Aunque el buen Dios se baste a sí mismo, emplea, para gobernar el mundo, el ministerio de sus ángeles. Si vemos que Dios cuida con tanto esmero nuestra vida, debemos concluir que nuestra alma es algo muy grande y muy valioso, para que emplee para su conservación y santificación a lo más grande de su tribunal. Nos dio a su Hijo para salvarnos; este mismo Hijo nos da a cada uno ángeles que únicamente se ocupan de pedirle para nosotros las gracias y los socorros necesarios para nuestra salvación. ¡Oh, qué poco conoce el hombre lo que es y el fin para el que ha sido creado! Leemos en la Escritura que el Señor decía a su pueblo: Voy a enviaros a mi ángel, con el fin de que os conduzca en todos vuestros pasos.

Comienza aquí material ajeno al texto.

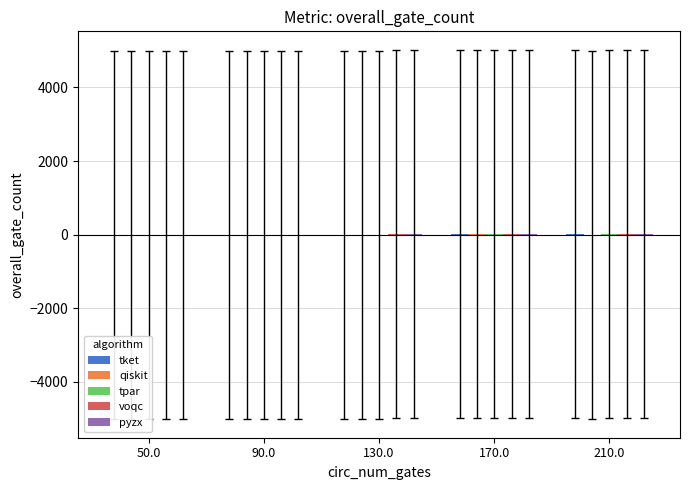

Reading left to right, what are all the values shown in this chart?

tket: 50.0=-16.4	90.0=-12.4	130.0=-6.4	170.0=6.6	210.0=21.6
qiskit: 50.0=-15.4	90.0=-9.4	130.0=-3.4	170.0=9.6	210.0=-16.4
tpar: 50.0=-15.4	90.0=-9.4	130.0=-3.4	170.0=9.6	210.0=12.6
voqc: 50.0=-12.4	90.0=-6.4	130.0=3.6	170.0=12.6	210.0=18.6
pyzx: 50.0=-9.4	90.0=-3.4	130.0=6.6	170.0=15.6	210.0=21.6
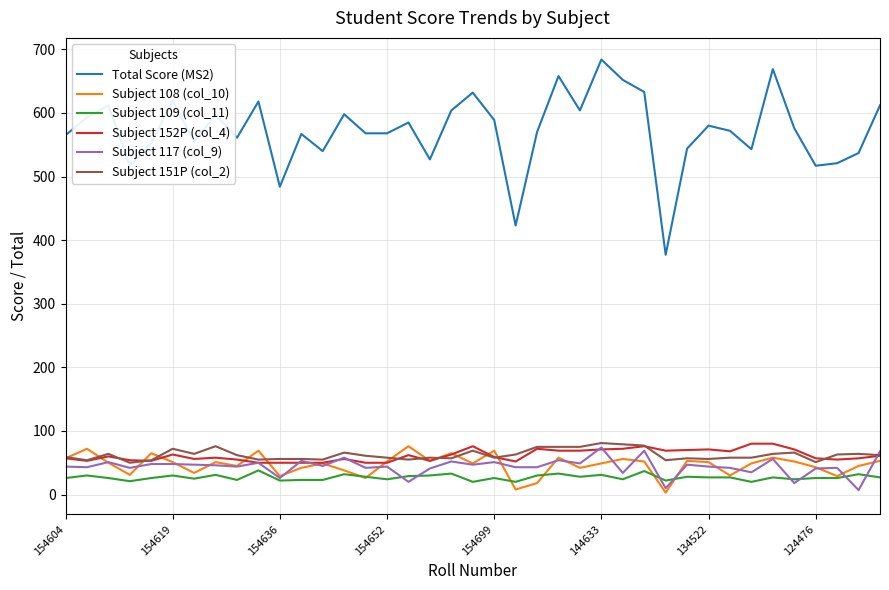

Which series has the widest spread of values?

Total Score (MS2)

Debemos invocar a menudo a nuestros ángeles de la guarda, respetarlos y, sobre todo, tratar de imitarlos en todas nuestras acciones. Lo primero que debemos imitar de ellos es la conciencia de que estamos en presencia de Dios. En efecto, si estuviéramos bien advertidos de la presencia de Dios, ¿cómo podríamos hacer el mal? ¡Nuestras virtudes y todas nuestras buenas obras serían mucho más agradables a Dios! Dios le dice a Abrahán: ¿Quieres ser perfecto? Camina en mi presencia.
¿Cómo puede ser que olvidemos tan fácilmente al buen Dios, si lo tenemos siempre delante de nosotros? ¿Por qué no tenemos respeto y reconocimiento hacia nuestros ángeles, que nos acompañan día y noche? "Soy demasiado miserable, diréis, para merecer esto". No solo, hermanos míos, Dios no os pierde de vista un instante, sino que os da un ángel que no deja de guiar vuestros pasos.